Q: And, you know, a lot of us would disagree with your hypotheses and your premises…
LHS: Fair enough.
Q: So it’s not so clear.
LHS: It’s not clear at all. I think I said it wasn’t clear. I was giving you my best guess but I hope we could argue on the basis of as much evidence as we can marshal.
Q: It’s here.
LHS: No, no, no. Let me say. I have actually read that and I’m not saying there aren’t rooms to debate this in, but if somebody, but with the greatest respect-I think there’s an enormous amount one can learn from the papers in this conference and from those two books-but if somebody thinks that there is proof in these two books, that these phenomenon are caused by something else, I guess I would very respectfully have to disagree very very strongly with that. I don’t presume to have proved any view that I expressed here, but if you think there is proof for an alternative theory, I’d want you to be hesitant about that.
The response to that included:
And it does. I’m sorry if it rankles. I spent a lot of time really wanting to prove to myself that the differences are all cultural. But I can’t persuade myself that it’s scientifically responsible to just assume that it’s all cultural. When it comes to the narrow question of whether men are more likely to be mathematical geniuses, I have to say it’s entirely possible that they are. Doesn’t mean we shouldn’t make room for the women who also happen to be mathematical geniuses.
I responded with actual info, rather than, you know, a personal attempt to prove to myself that my wishful thinking could be true:
ONLY the SAT-M shows a difference in the tail, implying that it’s gender bias in the testing.
Long term studies of male and female children, including studies focused specifically on the high end of the tail show that there is NO difference.
Although boys outnumbered girls at the upper tail of the SAT-M, the SMPY girls got better grades in high school mathematics, as they have in less selected samples. In college, male and female SMPY veterans continued to take equally demanding classes and got equally good grades, as do college women and men generally. They also graduated at equal rates and obtained an equal number of doctoral degrees (Lubinski & Benbow, 1992; Lubinski et al., 2001; Webb et al., 2002)
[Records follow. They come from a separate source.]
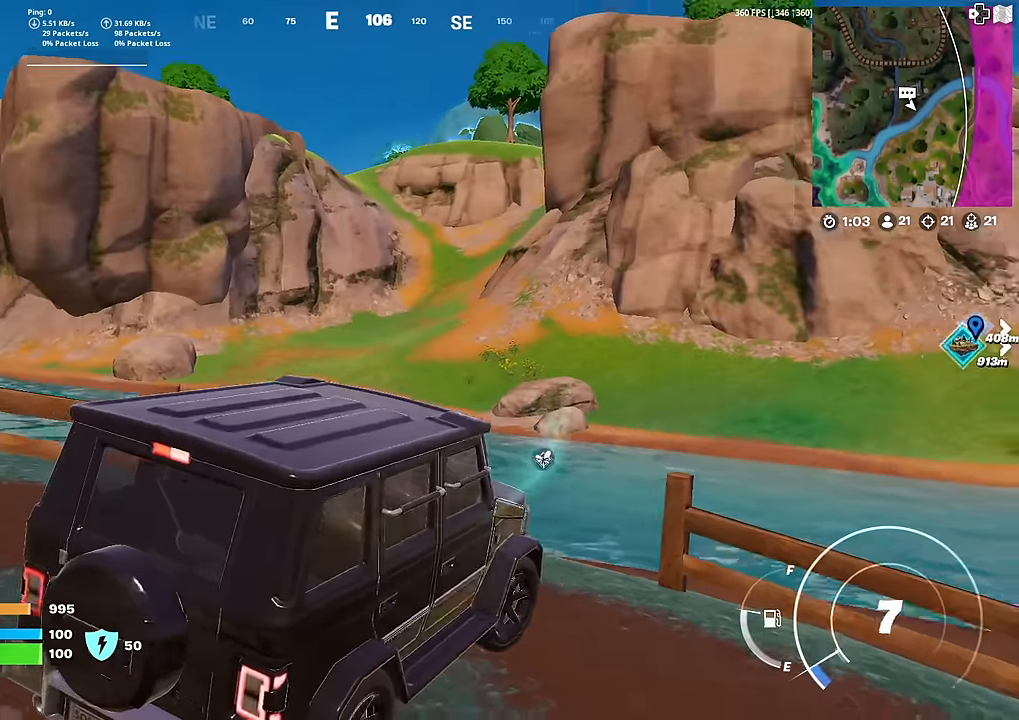
{"buttons": [], "left_stick": "up", "right_stick": "center", "events": [[100, "right_stick", "center"], [317, "left_stick", "up"], [317, "right_stick", "down"], [384, "right_stick", "center"]]}
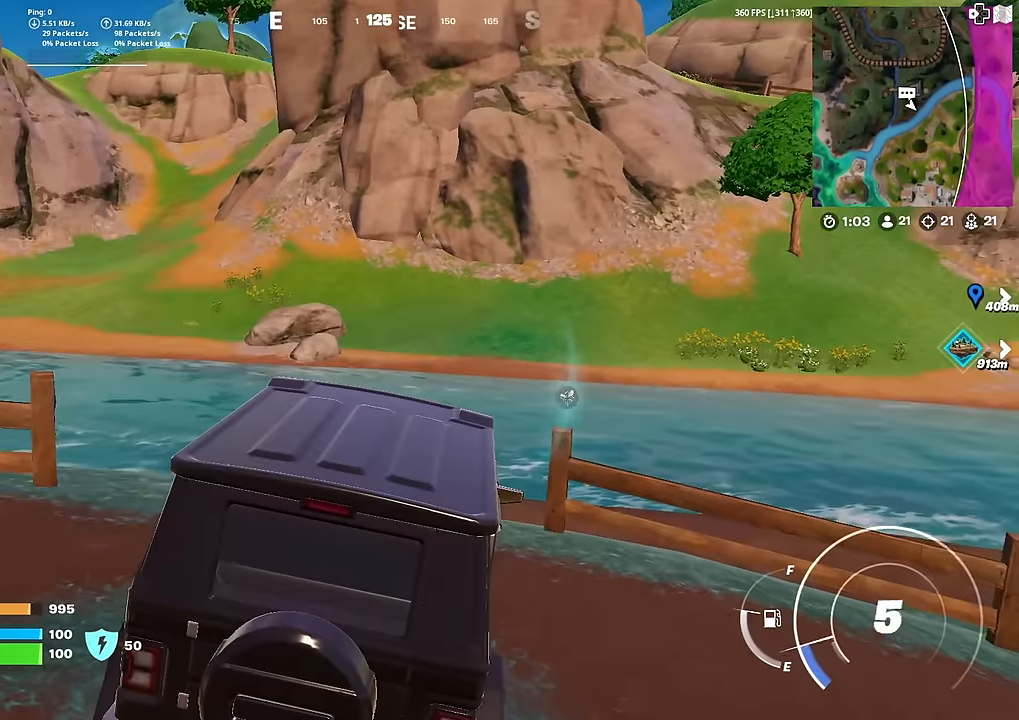
{"buttons": [], "left_stick": "up", "right_stick": "center", "events": [[34, "right_stick", "up-right"], [151, "right_stick", "center"], [317, "right_stick", "down-right"], [384, "right_stick", "center"]]}
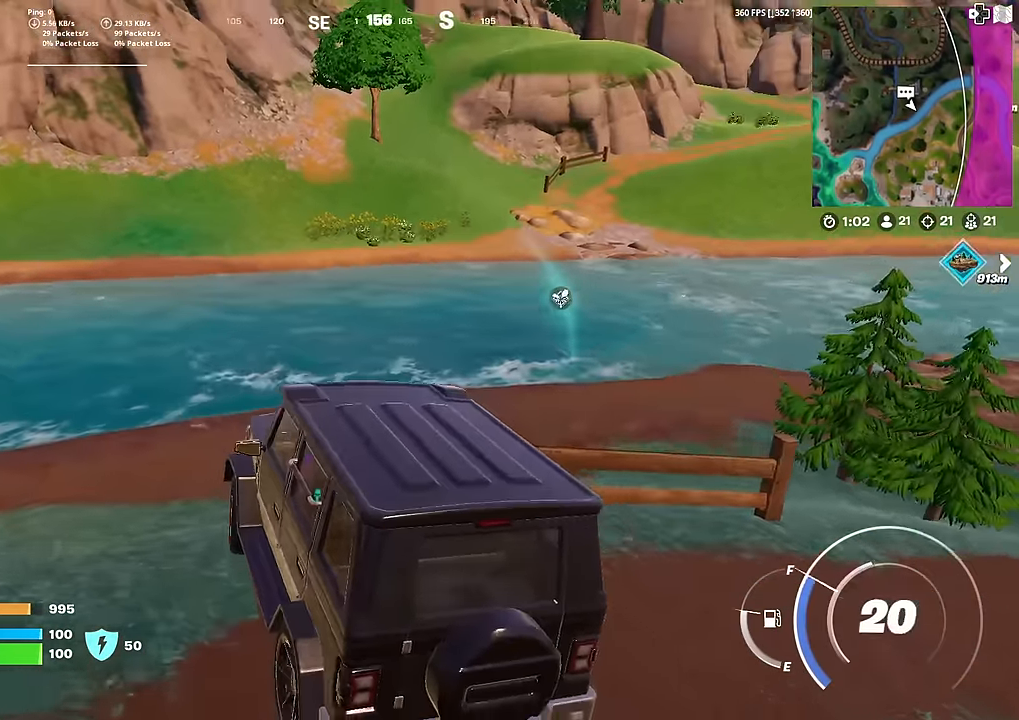
{"buttons": [], "left_stick": "up", "right_stick": "center", "events": [[33, "left_stick", "up-right"], [67, "right_stick", "up"], [150, "right_stick", "center"], [400, "left_stick", "up"]]}
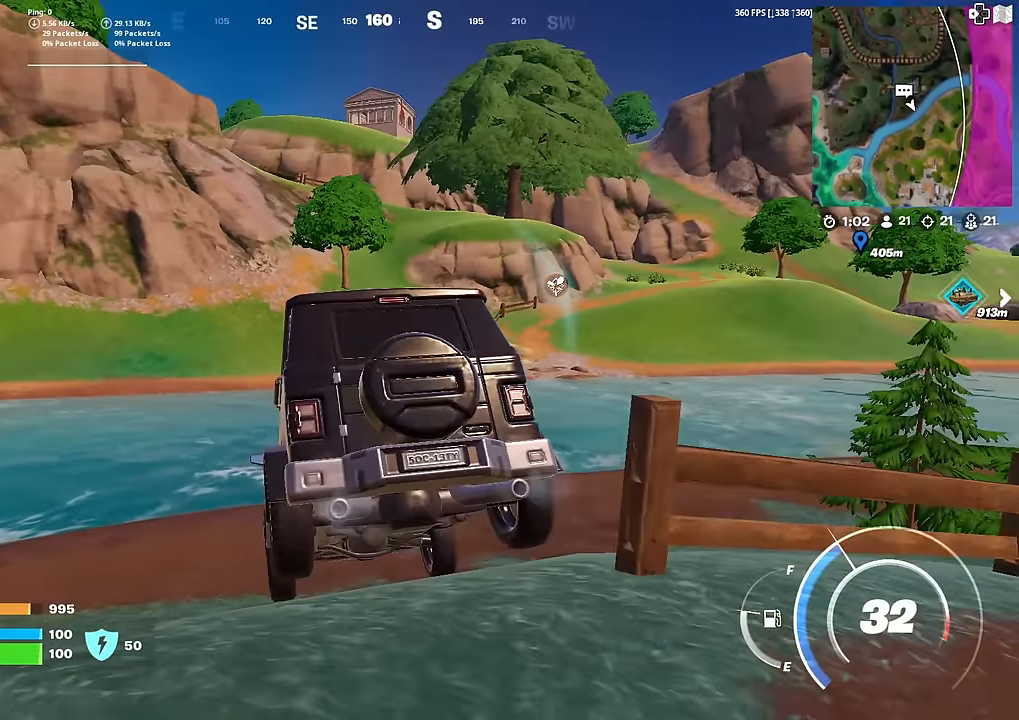
{"buttons": [], "left_stick": "up", "right_stick": "center", "events": []}
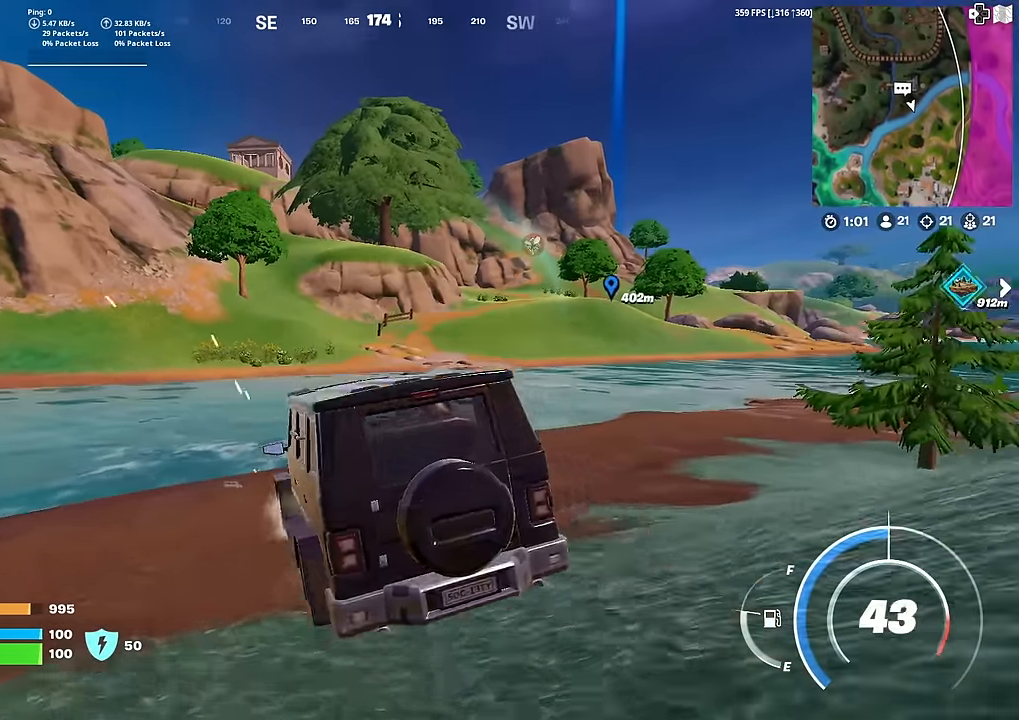
{"buttons": [], "left_stick": "up", "right_stick": "center", "events": []}
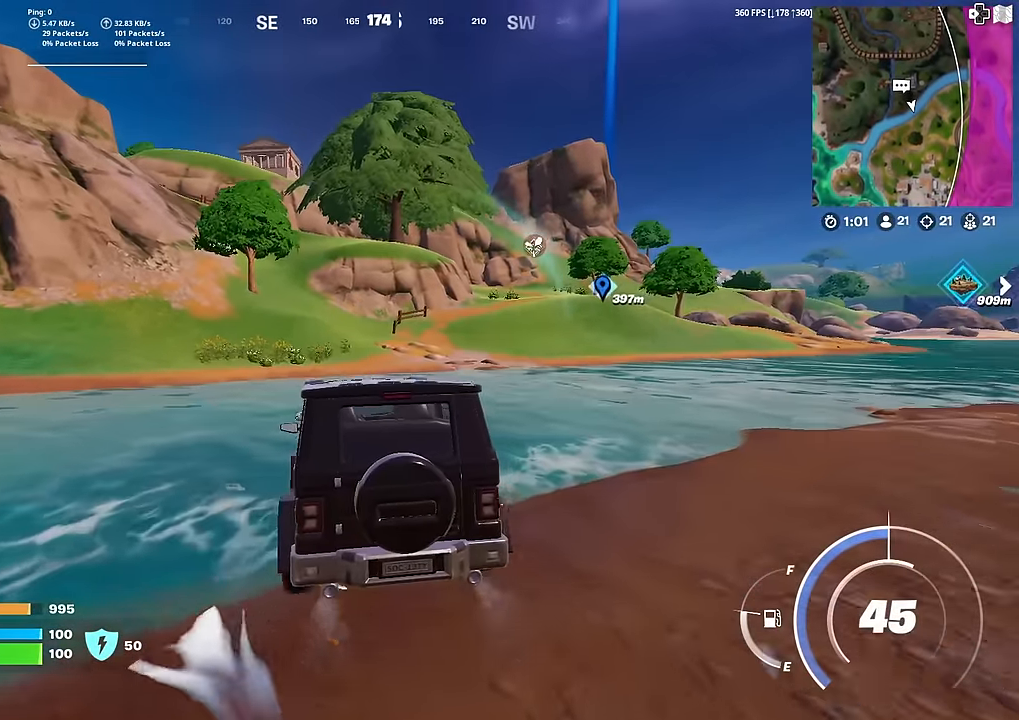
{"buttons": [], "left_stick": "up", "right_stick": "center", "events": []}
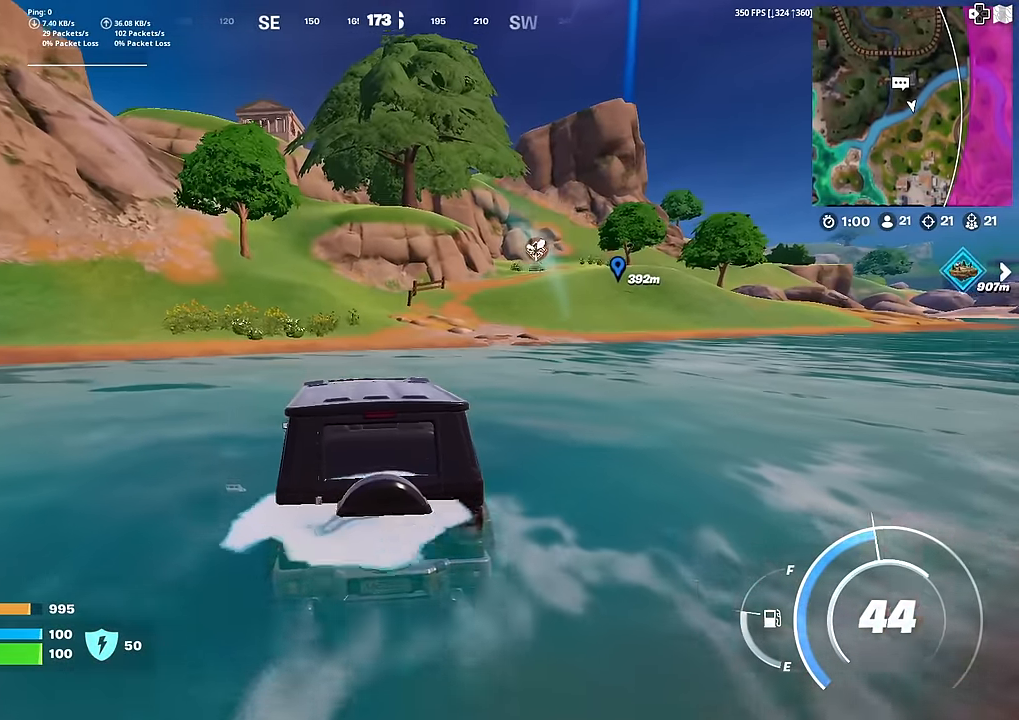
{"buttons": [], "left_stick": "up", "right_stick": "center", "events": []}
In one SMPY cohort, for example, 10.3% of men and 9.7% of women received bachelor’s degrees in mathematics, and 2.2% of men and 2.1% of women went on to receive master’s degrees in mathematics (Benbow, Lubinski, Shea, & Eftekhari-Sanjani, 2000).
…
The conclusion from these findings is clear. Although most SMPY students with high scores on the SAT-M are male, male and female veterans of that program learn advanced mathematics at equal rates and with equal success. If one gauges students’ talent at mathematics by their successful mastery of the demanding material required of college mathematics majors, one will conclude that men and women have equal aptitude for mathematics, not only in the general population of college students but in selected samples of students with high talent.
…
If the genetic contribution were strong, however, then males should predominate at the upper tail of performance in all countries and at all times, and the male-female ratio should be of comparable size across different samples. Contrary to this prediction, the preponderance of high-scoring males is far smaller in some countries (e.g., Deary et al., 2003) and altogether absent in others (Feingold, 1994). Moreover, the preponderance of boys with high scores on the SAT-M has declined substantially in U.S. samples. In one sample of students selected for high talent, it declined from 10.7:1 in the 1980s to 2.8:1 in the 1990s (Goldstein & Stocking, 1994).
Just as the Bell Curve attempted to gloss over racism with pseudo science, Summers and his defenders have tried to paper over gender discrimination with the same worn out the eugenic arguments.
From the standpoint of intelligence, aptitude, etc., the female “bell” is is just as wide as the male “bell.”
I am sick and tired of people making excuses for discrimination, just because the discriminator has a “name” and likes to promote cherry-picked data to support the discriminatory claim.
Summers is a prejudiced old dolt and needs to be kept far away from any position that will influence policy.